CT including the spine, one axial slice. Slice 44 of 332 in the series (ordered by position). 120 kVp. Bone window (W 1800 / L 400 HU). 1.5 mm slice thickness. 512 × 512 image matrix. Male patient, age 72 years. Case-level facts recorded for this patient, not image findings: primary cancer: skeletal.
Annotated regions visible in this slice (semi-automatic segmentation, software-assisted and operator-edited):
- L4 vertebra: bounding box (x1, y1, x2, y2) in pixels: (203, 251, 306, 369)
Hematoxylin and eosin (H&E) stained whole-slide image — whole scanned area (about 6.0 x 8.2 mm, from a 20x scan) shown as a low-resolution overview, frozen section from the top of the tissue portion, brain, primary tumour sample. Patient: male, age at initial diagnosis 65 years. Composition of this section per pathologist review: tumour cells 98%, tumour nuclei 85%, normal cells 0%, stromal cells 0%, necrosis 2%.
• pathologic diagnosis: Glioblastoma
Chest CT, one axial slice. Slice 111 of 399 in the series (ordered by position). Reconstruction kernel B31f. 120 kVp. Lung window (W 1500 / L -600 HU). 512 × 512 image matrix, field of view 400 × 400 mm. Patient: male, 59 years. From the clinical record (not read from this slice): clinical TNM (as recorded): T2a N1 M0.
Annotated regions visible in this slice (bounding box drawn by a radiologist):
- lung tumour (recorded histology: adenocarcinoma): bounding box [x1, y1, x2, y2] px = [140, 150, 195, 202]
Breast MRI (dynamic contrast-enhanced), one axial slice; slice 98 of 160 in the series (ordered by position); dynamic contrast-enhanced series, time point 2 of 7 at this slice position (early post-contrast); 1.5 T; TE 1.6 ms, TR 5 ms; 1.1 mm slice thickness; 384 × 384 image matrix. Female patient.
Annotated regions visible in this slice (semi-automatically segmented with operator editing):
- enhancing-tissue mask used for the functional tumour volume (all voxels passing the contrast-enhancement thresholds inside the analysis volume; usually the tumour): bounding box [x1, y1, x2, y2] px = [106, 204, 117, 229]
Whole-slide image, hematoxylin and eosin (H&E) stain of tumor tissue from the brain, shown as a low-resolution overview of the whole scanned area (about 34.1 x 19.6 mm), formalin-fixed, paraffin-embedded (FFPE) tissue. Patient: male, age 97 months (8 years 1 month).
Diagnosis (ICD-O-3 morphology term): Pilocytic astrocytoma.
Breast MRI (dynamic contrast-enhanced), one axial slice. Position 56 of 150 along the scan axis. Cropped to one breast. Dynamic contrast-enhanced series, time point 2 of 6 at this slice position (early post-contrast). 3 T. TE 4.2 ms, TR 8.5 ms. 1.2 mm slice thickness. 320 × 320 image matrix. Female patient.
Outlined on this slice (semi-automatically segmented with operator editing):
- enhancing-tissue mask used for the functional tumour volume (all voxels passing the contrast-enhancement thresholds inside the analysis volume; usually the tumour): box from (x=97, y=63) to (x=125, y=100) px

***

Problem to work on | Copy the line containing "Diagnosis (ICD-O-3 morphology" and every line after it, through the last line of the records. Include nothing else.

Reply |
Diagnosis (ICD-O-3 morphology term): Pilocytic astrocytoma.
Breast MRI (dynamic contrast-enhanced), one axial slice. Position 56 of 150 along the scan axis. Cropped to one breast. Dynamic contrast-enhanced series, time point 2 of 6 at this slice position (early post-contrast). 3 T. TE 4.2 ms, TR 8.5 ms. 1.2 mm slice thickness. 320 × 320 image matrix. Female patient.
Outlined on this slice (semi-automatically segmented with operator editing):
- enhancing-tissue mask used for the functional tumour volume (all voxels passing the contrast-enhancement thresholds inside the analysis volume; usually the tumour): box from (x=97, y=63) to (x=125, y=100) px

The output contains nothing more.